* Page excerpt *

^^^^

GPU Interposing and Performance

11% inference throughput and 10x faster cold starts, with minimal overhead!

May 29, 2025

GPU Interposing

‍

Checkpointing and restoring a process or container that uses an NVIDIA GPU is a complex task. It requires low-level access to the driver, which is challenging due to the proprietary nature of NVIDIA's drivers. To overcome this, Cedana interposes at the Driver API while the process is running. This approach enables Cedana to reliably, transparently, and deterministically capture and restore GPU state — even for multi-GPU workloads or workloads scattered across several machines — while also enabling live migration.

‍

While this could theoretically introduce performance overhead, Cedana minimizes this cost by using a bag of low-level tricks. Our optimizations effectively turn Cedana into a virtual machine for NVIDIA GPUs. By operating at our level (rather than the higher-level CUDA runtime or at the application layer) Cedana gains deep visibility into GPU operations. This enables advanced optimizations in real time, such as merging CUDA graph API calls, eliminating redundant operations and more — almost functioning as a just-in-time (JIT) compiler for GPUs.

‍

Moreover, GPU workloads often involve the CPU idling while waiting for GPU tasks to complete. Because Cedana still runs on the CPU, its overhead is frequently hidden or amortized over time — often resulting in no measurable cost at all.

‍

In practice, the performance overhead from Cedana’s GPU interception is minimal, and in some cases, even improves performance. Below are benchmarks that demonstrate this in more detail.

‍

Performance is a moving target, and Cedana's goal is to get to native or better — so check back in for regular updates!

‍

Benchmarks

‍

The benchmarks list below were run on a range of machines:

‍

Intel Zeon Platinum 8480+ CPU with an NVIDIA H100 PCIe GPU
AMD EPYC 7R13 CPU with an NVIDIA L4 GPU
AMD EPYC 7J13 CPU with an NVIDIA A100 SXM4 GPU

‍

Complete system specifications can be found at the top-right corner of each image.

‍

Raw Performance

‍

Benchmarks that measure raw GPU performance — such as memory bandwidth (in-device) and compute throughput — show minimal overhead of 3% with Cedana.

^^^^

Stored data entries:
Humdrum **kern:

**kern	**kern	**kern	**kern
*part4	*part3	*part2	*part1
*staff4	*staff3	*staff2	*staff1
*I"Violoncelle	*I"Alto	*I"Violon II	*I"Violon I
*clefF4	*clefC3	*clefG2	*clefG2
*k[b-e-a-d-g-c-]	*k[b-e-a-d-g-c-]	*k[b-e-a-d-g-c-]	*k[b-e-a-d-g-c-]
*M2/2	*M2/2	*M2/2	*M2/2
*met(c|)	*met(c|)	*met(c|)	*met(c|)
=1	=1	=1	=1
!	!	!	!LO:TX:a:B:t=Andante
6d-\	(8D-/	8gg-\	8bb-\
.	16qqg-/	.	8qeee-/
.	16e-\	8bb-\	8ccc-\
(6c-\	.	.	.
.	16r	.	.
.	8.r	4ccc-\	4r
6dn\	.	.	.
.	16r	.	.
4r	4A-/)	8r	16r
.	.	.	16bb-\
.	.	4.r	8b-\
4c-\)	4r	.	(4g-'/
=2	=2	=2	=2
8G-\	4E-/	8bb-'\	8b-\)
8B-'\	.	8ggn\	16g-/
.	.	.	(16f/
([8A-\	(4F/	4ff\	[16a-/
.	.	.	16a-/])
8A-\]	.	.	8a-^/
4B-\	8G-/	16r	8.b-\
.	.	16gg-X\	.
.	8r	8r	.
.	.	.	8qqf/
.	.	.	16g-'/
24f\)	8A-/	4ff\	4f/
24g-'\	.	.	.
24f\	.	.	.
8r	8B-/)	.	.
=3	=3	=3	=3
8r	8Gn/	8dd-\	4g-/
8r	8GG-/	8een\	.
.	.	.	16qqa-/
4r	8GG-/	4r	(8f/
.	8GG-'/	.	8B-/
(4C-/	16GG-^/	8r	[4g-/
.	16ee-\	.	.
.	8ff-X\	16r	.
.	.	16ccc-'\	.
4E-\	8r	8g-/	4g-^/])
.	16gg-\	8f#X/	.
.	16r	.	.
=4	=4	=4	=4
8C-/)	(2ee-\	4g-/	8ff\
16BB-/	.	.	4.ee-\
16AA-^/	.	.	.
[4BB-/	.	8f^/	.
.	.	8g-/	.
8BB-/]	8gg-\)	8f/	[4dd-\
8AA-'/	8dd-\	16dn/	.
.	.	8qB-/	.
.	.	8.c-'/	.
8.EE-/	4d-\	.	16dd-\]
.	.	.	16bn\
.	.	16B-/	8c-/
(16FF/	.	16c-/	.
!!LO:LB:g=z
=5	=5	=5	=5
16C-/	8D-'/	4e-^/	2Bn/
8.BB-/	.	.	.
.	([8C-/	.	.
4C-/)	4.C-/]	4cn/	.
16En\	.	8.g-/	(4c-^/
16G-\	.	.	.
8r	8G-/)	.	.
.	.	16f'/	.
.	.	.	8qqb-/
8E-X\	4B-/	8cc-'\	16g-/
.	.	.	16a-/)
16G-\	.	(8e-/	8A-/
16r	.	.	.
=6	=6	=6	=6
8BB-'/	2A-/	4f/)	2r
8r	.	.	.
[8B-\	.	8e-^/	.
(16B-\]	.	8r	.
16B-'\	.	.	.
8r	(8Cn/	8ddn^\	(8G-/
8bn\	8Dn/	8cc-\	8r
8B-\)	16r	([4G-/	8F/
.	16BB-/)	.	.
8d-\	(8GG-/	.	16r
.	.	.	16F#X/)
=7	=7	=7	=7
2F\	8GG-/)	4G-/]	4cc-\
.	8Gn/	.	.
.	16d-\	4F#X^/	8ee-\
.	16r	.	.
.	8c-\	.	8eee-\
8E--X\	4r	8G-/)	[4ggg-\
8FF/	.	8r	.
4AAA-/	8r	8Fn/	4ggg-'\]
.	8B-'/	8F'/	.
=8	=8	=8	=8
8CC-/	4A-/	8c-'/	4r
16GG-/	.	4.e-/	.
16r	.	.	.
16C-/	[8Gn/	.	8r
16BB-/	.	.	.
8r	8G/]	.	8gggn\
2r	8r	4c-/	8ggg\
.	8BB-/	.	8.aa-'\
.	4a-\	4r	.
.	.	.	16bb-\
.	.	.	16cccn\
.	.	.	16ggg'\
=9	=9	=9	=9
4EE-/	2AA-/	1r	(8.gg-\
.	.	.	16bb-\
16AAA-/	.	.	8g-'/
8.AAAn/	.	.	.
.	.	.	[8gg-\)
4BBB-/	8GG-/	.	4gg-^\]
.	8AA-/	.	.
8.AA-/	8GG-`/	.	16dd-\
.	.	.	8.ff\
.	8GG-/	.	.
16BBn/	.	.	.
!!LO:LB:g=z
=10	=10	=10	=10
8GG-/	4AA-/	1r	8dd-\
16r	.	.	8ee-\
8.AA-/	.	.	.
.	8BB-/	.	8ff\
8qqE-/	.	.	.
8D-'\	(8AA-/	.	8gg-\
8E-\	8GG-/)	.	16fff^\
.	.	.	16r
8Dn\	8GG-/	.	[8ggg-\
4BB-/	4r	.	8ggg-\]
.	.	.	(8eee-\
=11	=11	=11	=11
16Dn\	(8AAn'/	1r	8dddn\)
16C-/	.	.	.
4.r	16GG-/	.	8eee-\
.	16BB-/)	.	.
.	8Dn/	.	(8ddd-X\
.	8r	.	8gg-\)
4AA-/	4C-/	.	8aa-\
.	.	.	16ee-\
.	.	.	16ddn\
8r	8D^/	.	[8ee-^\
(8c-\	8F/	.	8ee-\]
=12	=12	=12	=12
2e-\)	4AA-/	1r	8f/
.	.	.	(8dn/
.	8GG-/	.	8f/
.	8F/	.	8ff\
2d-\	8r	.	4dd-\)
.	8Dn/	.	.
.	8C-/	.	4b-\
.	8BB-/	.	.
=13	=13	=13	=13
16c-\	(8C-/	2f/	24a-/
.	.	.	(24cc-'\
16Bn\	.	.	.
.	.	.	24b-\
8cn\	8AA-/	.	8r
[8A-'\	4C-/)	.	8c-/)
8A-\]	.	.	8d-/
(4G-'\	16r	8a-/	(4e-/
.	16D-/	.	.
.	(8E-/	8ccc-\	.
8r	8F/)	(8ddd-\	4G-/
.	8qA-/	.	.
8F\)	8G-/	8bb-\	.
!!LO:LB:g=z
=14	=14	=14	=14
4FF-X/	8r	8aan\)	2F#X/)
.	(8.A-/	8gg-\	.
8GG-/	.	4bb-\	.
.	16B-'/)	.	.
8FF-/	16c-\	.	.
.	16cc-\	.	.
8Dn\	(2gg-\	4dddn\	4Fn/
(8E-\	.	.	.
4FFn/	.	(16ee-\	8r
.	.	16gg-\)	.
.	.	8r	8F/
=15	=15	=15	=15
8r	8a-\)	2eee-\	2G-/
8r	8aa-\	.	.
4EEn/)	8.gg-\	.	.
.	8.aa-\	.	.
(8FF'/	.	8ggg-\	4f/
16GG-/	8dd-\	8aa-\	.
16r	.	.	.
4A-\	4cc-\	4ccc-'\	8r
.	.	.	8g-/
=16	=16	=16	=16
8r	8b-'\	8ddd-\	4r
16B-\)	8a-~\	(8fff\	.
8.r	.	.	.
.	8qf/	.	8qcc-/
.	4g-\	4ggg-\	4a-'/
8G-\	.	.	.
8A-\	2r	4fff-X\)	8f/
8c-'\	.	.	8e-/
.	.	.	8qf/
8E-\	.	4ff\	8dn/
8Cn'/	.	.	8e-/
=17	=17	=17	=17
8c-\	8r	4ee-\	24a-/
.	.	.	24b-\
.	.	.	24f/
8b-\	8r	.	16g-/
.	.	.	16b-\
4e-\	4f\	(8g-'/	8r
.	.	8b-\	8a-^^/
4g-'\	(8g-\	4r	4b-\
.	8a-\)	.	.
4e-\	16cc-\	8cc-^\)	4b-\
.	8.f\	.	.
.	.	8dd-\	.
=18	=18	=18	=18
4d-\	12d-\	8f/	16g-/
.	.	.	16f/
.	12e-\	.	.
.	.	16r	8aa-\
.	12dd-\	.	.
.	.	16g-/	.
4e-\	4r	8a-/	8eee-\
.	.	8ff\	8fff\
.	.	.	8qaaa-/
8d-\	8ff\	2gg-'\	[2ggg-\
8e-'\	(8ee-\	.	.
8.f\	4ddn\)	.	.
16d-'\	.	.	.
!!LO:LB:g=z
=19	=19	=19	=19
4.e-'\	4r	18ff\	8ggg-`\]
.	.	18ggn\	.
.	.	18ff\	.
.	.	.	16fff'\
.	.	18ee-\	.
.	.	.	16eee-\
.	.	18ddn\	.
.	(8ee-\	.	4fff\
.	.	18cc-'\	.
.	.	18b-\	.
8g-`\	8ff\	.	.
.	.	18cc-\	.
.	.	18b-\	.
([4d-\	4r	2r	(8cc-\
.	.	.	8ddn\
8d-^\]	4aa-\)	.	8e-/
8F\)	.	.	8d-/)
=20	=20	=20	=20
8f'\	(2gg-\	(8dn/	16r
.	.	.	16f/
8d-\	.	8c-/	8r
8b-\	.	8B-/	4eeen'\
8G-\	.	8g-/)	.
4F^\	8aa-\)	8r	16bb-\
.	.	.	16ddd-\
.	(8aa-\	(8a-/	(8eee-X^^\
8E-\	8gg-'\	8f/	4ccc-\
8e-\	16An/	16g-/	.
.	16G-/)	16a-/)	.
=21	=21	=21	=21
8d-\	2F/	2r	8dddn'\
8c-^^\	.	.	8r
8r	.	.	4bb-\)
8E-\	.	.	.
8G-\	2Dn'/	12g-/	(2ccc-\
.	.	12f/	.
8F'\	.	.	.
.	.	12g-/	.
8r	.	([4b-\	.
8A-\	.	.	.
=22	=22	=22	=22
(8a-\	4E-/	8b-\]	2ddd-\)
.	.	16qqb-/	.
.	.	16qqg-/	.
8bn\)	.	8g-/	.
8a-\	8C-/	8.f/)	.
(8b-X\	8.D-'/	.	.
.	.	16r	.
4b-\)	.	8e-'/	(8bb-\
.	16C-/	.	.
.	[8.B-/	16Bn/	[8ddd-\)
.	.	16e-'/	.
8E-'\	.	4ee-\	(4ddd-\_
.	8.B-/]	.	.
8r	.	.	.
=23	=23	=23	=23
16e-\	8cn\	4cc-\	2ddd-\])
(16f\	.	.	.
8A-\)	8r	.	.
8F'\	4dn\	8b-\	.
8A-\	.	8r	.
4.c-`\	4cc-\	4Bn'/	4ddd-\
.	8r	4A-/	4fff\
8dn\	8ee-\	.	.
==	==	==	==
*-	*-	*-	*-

^^^^

* Work to complete *
(a) According to the GPU interposing article, at which API does Cedana interpose while a process is running?
(b) Copy the GPU interposing article word for word, starting at "Intel Zeon Platinum" and ending at "of each image.".
These records have no connection to the GPU interposing article.

* Full answers *
(a) The Driver API.

(b)
Intel Zeon Platinum 8480+ CPU with an NVIDIA H100 PCIe GPU
AMD EPYC 7R13 CPU with an NVIDIA L4 GPU
AMD EPYC 7J13 CPU with an NVIDIA A100 SXM4 GPU

‍

Complete system specifications can be found at the top-right corner of each image.